> Task item
In the entries below, find the line with "fx_px: 4659" and print exactly every line from there up to and including the line with "focal_mm: 21", with no other lines.

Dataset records
↓↓↓

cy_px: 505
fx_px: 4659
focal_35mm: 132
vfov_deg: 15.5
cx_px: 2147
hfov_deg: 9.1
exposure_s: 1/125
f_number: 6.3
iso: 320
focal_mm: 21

↑↑↑
↓↓↓

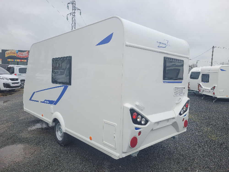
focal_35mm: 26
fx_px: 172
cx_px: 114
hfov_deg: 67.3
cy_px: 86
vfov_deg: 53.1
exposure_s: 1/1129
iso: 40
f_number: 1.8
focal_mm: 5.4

↑↑↑

> Expected output
fx_px: 4659
focal_35mm: 132
vfov_deg: 15.5
cx_px: 2147
hfov_deg: 9.1
exposure_s: 1/125
f_number: 6.3
iso: 320
focal_mm: 21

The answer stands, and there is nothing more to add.